Beyond the GP: Has ARRS improved access to care in Greenwich?
Gone are the days when GPs geared up for a day of treating coughs, colds, and conducting simple health checks. Today, the caseload is far more complex.
There’s been a gradual shift of a lot of hospital activity coming into general practice. It is quite complex because patients have got more than one problem, so you’re managing quite a few things at one time. You sort of move from a general practice generalist to almost being a hospital general physician.
The Promise of ARRS in Greenwich
The ARRS scheme was designed to relieve some of this pressure by allowing PCNs to hire a broad range of professionals—mental health workers, physiotherapists, podiatrists, and more—who can be directly accessed by patients without a GP referral. This multidisciplinary team (MDT) approach allows GPs to focus on complex cases while freeing up appointments for those with more straightforward issues to see other healthcare professionals.
In Greenwich, this shift is well established.
We’ve got the mental health workers that are provided by Oxleas, and they can see patients directly. They are also giving ample time; they offer half an hour appointments, so they discuss quite a lot with the patient. First contact physiotherapist, they’re a godsend as well. They are directly bookable by patients for back pain, joint problems, sprains, and aches.
These extra roles have been transformative, allowing GPs to “start looking at general practice from a population perspective " and to adopt a “multidisciplinary approach to looking after complex needs” shares Dr Patel.
The Changing Face of General Practice
Traditionally, general practice focused on individual patient care, and practice population health—treating each person based on their specific health needs, whilst looking to improve public health measures for the practice population as a whole. The switch to a ‘PCN population perspective’ moves beyond an individual focus to consider a broader patient population, prioritising preventative care and interventions that improve health outcomes across communities. Ultimately, this approach aims to reduce the pressure on general practice by preventing illness and promoting early intervention.
With additional staff taking up some of this more routine or straightforward workload, general practitioners are now able to spend the time they need with patients with more complex conditions.
A lot of practices are now moving to 15-minute consultations instead of the 10-minute consultation...complexity has grown in general practice, so a 10-minute consultation doesn’t cut it for people who present with three or four problems... So, we’re giving them longer appointments.
Similarly, Dr Tran, Chair of the Greenwich Local Medical Committee, shares, “For our large practice, workload in terms of hospital letters, discharges, created a risk of burnout for our doctors. So, actually having a pharmacy technician who can help do some of that medicine's reconciliation was a huge benefit and was really well received by clinicians.”
More time with the patients who need it most is a great outcome. But beneath that lies a growing concern about the sustainability of the model.
With ARRS staff taking away kind of more straightforward, simple problems, the GP is left with patients with depression, diabetes, heart failure, which is quite a lot. And if you happen to see those patients repeatedly in one clinic, it can be quite draining. This needs to be considered and managed to prevent burn-out in the GP workforce.
The Patient Perspective
While this shift to a new way of working has benefits, it’s not widely understood by patients and some feel left behind. National Voices, a patient advocacy group, found that many people view this as a cost-saving measure, not a pathway to better care. A sentiment echoed particularly by those who already face systemic barriers—language being a critical one. In Greenwich, our research shows that the lack of translation services in local GP practices is a significant barrier. Without translators or advocates, patients run the risk of misunderstandings and noncompliance with treatments- especially troubling in a population with significant health inequalities.
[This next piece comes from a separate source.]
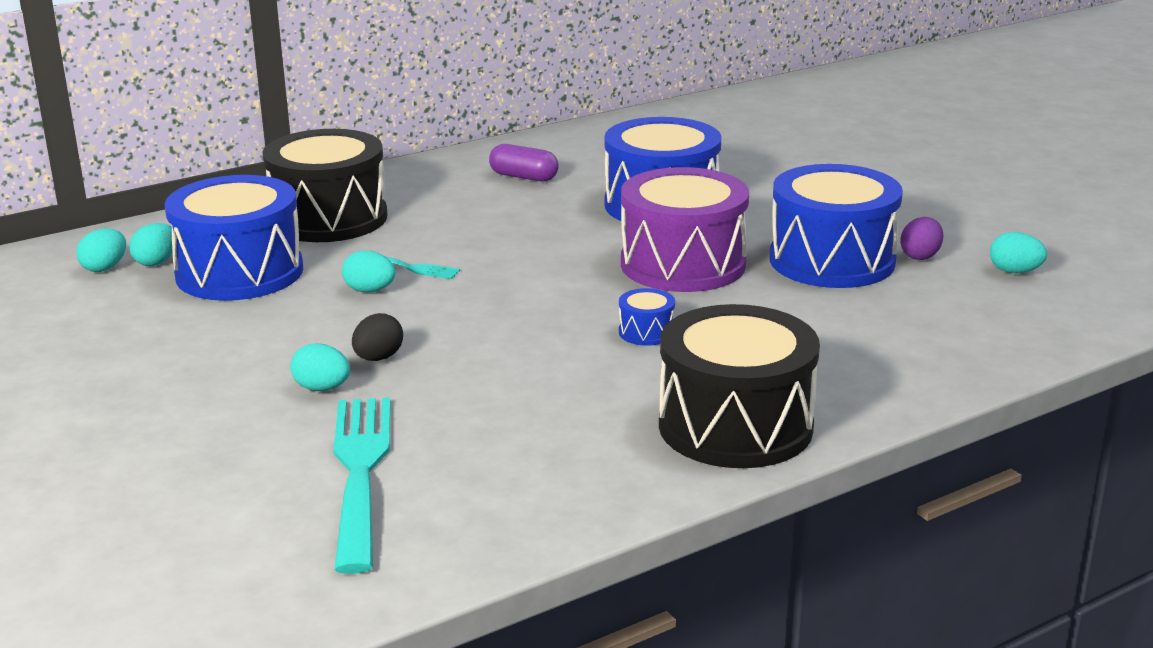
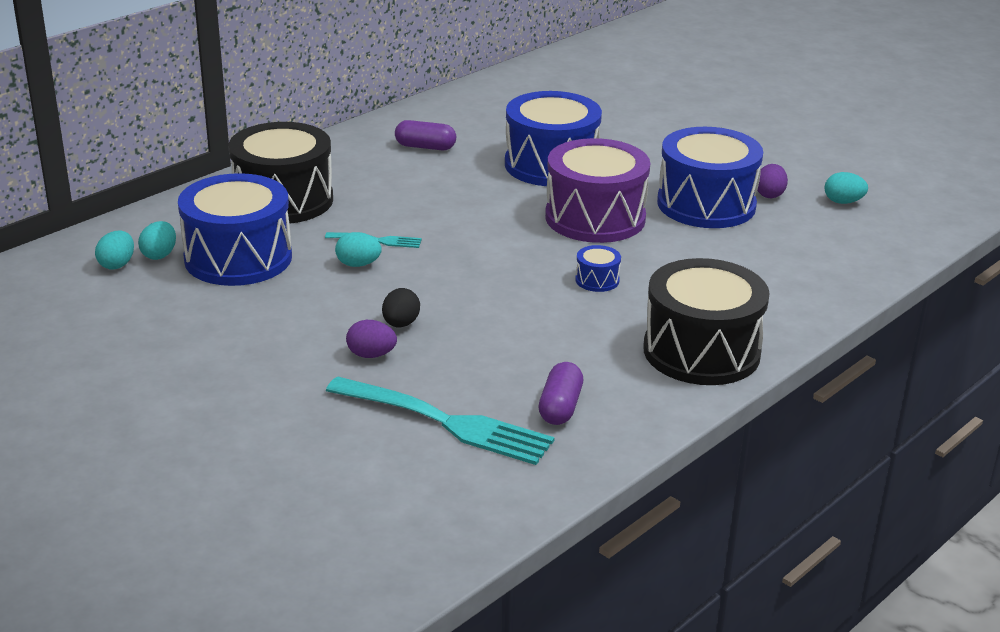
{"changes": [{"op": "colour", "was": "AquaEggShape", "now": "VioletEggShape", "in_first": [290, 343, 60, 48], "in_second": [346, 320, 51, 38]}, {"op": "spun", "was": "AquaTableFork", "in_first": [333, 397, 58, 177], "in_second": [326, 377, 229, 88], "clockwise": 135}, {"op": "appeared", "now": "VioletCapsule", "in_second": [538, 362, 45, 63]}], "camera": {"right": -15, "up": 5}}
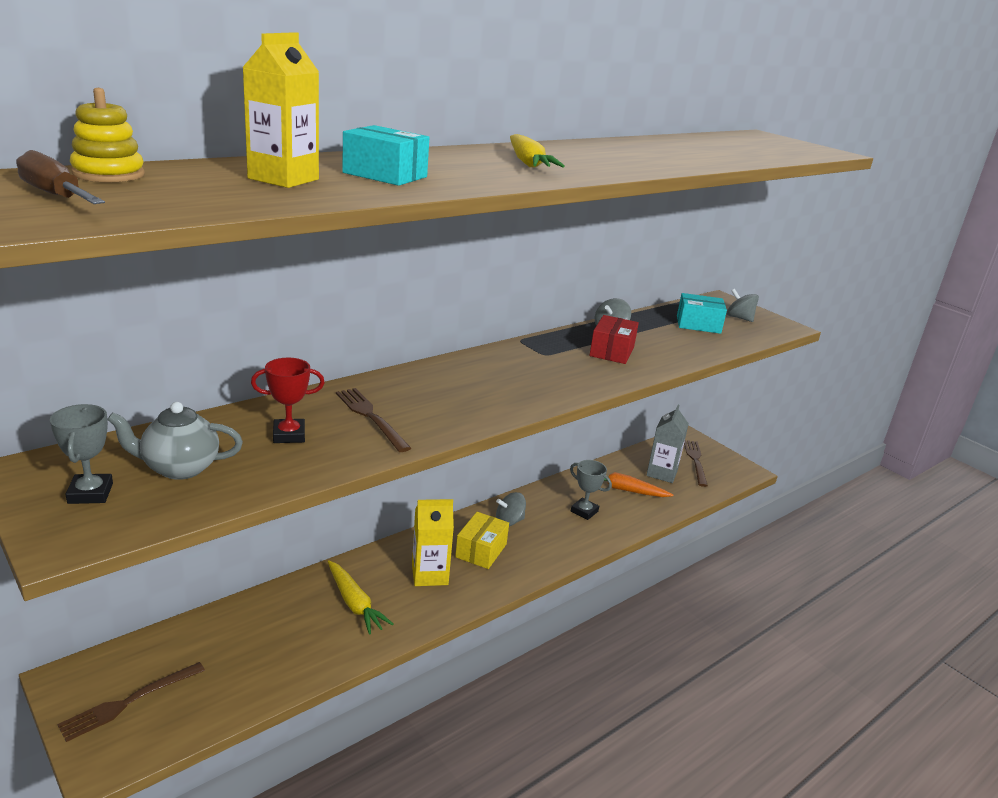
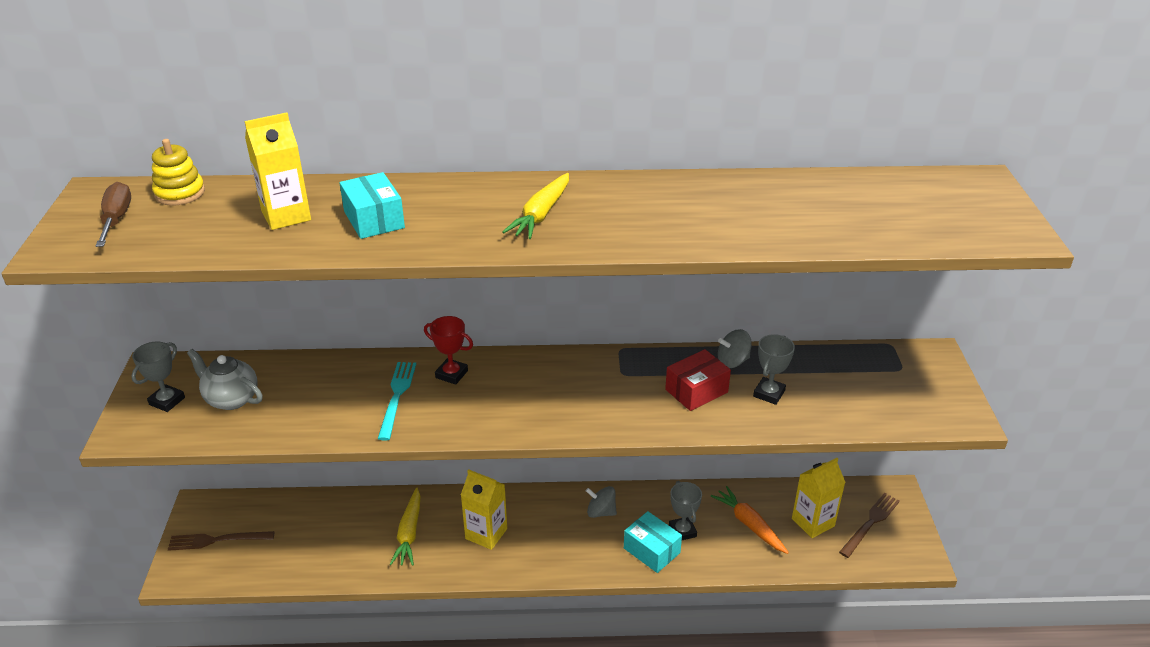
{"changes": [{"op": "missing", "was": "AshGreySpinningTop", "in_first": [727, 289, 32, 33]}, {"op": "relocated", "was": "AquaParcel", "in_first": [677, 293, 50, 41], "in_second": [624, 511, 58, 62]}, {"op": "relocated", "was": "RedTrophy", "in_first": [251, 358, 74, 85], "in_second": [424, 316, 49, 69]}, {"op": "colour", "was": "RussetTableFork", "now": "AquaTableFork", "in_first": [336, 388, 75, 64], "in_second": [378, 362, 38, 78]}, {"op": "colour", "was": "AshGreyCarton", "now": "BrightYellowCarton", "in_first": [646, 405, 43, 78], "in_second": [792, 458, 53, 80]}, {"op": "missing", "was": "BrightYellowParcel", "in_first": [455, 512, 54, 57]}, {"op": "appeared", "now": "AshGreyTrophy", "in_second": [753, 334, 42, 71]}], "camera": {"right": 40, "up": 10}}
“There is a significant issue affecting the Nepalese community in our area. When we call the GP to book an appointment, there is no translator available for the Nepalese language, both in the mornings and evenings. This problem is experienced by many Nepalese residents in the Plumstead area, and it is a challenge for those who do not understand English”. Shares Devi, a carer for her 75-year-old mother and a long-standing volunteer for the Nepalese community.
People with complex needs, particularly those relying on translators, find it harder to communicate their needs across multiple professionals, adding another layer of complexity that isn’t being addressed.
With the ARRS entering its sixth year, the challenges for GPs have not reduced but changed. More staff may reduce pressure in some areas, but in others, it amplifies the strain with GP patient caseloads becoming ever more complex.
For patients, greater dialogue is needed both to communicate these new ways of working and begin a debate on what patients can expect from general practice, and what practitioners can safely and reliably offer them.
As Greenwich residents continue to navigate these changes, one thing is clear: timely, quality care remains the goal. However, the real challenge lies in balancing this with growing demand on an already overstretched system.
Dr Tuan Tran is a general practitioner with over 18 years of experience practicing in Greenwich. In 2016, he became a GP Partner at Ferryview Medical Practice and currently serves as the chair of the Greenwich Local Medical Committee.
Dr Nayan Patal qualified as a doctor from University College London in 1993 and has been practicing as a GP at Blackheath Standard Surgery in Greenwich since 1997. He further works alongside Dr Tran as vice-chair of the Greenwich Local Medical Committee.